Source data
Content starts

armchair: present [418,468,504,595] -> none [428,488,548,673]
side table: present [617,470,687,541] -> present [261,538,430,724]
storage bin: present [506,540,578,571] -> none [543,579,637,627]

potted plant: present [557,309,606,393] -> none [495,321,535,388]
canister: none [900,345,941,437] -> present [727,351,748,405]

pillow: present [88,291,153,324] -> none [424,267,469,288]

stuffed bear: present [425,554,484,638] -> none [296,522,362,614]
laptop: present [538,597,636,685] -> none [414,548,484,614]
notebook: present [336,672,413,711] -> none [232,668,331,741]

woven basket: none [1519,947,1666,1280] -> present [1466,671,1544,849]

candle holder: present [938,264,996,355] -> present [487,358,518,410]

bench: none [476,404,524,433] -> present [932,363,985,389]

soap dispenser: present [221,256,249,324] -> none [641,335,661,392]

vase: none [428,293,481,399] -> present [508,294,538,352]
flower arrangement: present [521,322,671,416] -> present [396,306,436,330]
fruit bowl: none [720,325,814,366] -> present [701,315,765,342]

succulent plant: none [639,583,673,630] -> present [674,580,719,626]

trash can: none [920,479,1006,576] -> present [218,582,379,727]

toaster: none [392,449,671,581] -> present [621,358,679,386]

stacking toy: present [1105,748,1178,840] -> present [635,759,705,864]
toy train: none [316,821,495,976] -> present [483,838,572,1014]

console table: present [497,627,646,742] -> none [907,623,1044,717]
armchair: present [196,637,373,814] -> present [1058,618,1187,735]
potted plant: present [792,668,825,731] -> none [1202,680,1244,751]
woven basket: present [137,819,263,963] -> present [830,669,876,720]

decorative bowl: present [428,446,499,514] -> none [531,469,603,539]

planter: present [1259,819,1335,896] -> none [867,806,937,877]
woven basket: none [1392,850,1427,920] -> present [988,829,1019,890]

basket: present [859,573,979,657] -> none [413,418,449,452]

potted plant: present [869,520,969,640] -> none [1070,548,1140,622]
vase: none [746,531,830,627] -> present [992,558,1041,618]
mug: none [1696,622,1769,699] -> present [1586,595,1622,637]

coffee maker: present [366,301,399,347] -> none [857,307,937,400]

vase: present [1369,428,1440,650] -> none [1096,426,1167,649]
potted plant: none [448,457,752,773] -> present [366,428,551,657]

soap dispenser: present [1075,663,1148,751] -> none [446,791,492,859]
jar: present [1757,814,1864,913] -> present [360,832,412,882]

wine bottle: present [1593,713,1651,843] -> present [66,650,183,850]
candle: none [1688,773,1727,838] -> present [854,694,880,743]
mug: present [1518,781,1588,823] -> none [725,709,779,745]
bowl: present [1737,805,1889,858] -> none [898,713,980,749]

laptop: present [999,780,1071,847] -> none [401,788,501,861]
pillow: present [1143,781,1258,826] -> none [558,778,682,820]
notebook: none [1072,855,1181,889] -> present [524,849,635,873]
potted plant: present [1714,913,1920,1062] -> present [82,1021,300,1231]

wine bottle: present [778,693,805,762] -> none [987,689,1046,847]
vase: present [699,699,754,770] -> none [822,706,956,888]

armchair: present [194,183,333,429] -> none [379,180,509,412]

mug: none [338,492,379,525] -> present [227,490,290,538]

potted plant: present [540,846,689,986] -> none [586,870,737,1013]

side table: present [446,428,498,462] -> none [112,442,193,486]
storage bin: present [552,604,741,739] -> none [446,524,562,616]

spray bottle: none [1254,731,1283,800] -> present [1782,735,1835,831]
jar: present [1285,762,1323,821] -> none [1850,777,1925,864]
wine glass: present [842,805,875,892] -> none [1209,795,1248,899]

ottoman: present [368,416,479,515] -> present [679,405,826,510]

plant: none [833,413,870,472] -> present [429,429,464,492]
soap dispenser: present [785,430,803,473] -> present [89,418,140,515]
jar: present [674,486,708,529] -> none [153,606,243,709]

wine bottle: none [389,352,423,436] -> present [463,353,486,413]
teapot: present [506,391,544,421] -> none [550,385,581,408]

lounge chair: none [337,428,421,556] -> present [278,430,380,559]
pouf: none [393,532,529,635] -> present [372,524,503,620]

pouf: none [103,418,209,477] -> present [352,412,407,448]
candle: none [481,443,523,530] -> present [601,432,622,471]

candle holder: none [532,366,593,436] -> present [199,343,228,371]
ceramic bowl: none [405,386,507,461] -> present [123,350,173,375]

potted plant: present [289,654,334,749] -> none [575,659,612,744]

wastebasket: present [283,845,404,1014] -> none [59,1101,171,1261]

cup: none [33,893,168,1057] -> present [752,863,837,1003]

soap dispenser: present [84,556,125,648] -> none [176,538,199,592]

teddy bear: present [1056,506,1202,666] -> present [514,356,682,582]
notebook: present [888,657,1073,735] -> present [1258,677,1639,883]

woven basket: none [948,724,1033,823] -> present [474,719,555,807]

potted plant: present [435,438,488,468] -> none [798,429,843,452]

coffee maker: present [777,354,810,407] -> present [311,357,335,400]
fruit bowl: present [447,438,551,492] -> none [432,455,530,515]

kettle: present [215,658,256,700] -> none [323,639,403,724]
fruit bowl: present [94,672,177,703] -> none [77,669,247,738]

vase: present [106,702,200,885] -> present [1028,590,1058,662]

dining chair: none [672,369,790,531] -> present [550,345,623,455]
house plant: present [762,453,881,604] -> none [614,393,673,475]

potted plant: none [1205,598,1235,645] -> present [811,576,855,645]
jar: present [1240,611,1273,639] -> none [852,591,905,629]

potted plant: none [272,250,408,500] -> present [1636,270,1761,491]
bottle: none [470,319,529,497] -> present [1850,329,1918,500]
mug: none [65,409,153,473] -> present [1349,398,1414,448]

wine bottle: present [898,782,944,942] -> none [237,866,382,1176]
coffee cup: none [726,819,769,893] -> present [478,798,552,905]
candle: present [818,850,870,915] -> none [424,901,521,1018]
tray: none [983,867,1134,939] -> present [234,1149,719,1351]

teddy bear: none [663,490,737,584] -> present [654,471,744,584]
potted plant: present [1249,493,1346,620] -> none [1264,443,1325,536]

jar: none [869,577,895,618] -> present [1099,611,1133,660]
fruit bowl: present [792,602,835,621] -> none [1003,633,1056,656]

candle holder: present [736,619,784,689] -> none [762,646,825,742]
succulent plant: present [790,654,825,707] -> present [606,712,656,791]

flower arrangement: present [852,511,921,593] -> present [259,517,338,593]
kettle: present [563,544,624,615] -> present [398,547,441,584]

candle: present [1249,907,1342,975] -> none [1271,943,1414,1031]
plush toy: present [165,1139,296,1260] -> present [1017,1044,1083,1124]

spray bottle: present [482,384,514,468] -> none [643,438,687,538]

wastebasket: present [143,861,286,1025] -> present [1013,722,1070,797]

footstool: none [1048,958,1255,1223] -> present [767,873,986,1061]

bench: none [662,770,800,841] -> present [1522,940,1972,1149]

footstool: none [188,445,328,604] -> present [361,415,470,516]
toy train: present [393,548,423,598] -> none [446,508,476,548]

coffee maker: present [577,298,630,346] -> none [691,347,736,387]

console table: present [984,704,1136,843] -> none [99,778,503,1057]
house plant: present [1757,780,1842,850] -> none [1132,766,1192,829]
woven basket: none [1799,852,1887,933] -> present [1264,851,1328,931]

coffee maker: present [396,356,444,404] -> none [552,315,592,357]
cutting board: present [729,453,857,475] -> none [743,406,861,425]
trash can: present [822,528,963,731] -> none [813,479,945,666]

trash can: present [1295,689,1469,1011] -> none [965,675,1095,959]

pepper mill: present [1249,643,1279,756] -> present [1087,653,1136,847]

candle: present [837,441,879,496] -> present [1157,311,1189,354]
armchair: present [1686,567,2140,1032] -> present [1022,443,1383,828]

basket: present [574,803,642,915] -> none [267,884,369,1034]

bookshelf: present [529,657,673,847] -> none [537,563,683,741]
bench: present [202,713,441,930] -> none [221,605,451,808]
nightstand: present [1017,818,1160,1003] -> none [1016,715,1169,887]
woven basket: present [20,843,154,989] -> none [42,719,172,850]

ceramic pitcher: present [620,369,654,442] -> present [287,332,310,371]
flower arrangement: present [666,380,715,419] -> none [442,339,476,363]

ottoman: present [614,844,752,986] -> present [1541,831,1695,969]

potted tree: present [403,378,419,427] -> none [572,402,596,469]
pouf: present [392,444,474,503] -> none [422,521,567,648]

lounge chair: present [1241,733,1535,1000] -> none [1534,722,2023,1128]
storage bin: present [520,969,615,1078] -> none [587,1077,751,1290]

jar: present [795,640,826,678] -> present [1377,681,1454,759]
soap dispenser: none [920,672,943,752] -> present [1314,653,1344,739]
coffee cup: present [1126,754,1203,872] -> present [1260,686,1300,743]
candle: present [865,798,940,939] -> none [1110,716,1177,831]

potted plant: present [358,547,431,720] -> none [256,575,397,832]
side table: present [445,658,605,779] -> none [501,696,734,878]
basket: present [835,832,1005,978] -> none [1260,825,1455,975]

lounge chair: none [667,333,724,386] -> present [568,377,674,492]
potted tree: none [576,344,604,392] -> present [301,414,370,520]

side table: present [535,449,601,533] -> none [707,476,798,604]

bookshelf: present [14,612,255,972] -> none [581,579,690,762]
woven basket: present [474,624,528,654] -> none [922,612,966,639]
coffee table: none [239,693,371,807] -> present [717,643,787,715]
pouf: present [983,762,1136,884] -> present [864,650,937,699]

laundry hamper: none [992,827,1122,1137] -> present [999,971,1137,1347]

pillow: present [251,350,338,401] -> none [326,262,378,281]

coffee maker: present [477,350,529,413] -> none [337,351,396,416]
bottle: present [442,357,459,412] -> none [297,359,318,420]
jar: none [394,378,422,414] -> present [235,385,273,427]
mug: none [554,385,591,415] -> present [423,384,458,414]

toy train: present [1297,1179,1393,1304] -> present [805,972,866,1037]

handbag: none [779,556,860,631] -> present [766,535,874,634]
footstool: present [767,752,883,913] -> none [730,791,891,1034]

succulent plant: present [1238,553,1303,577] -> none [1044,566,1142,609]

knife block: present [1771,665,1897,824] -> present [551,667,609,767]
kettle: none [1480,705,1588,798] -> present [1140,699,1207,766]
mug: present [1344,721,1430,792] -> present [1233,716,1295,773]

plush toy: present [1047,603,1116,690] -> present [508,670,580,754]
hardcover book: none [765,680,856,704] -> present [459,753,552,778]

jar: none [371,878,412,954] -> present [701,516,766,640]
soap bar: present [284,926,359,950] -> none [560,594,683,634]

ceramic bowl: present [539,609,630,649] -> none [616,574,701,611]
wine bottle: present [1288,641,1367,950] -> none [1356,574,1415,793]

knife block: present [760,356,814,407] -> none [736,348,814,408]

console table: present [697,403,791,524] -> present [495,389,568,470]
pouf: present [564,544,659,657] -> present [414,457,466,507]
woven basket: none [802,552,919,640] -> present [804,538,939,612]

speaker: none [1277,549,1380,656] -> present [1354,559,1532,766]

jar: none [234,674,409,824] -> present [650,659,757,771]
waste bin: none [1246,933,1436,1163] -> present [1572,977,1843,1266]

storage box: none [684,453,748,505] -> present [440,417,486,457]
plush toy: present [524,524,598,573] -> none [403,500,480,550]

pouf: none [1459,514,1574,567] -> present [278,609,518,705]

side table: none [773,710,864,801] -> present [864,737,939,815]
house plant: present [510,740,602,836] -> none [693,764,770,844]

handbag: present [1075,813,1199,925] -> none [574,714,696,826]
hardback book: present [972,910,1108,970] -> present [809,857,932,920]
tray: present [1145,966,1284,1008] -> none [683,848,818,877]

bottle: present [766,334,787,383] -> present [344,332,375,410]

Content ends

Which of the lines in the listing above include "laptop"? Report each of them.

laptop: present [538,597,636,685] -> none [414,548,484,614]
laptop: present [999,780,1071,847] -> none [401,788,501,861]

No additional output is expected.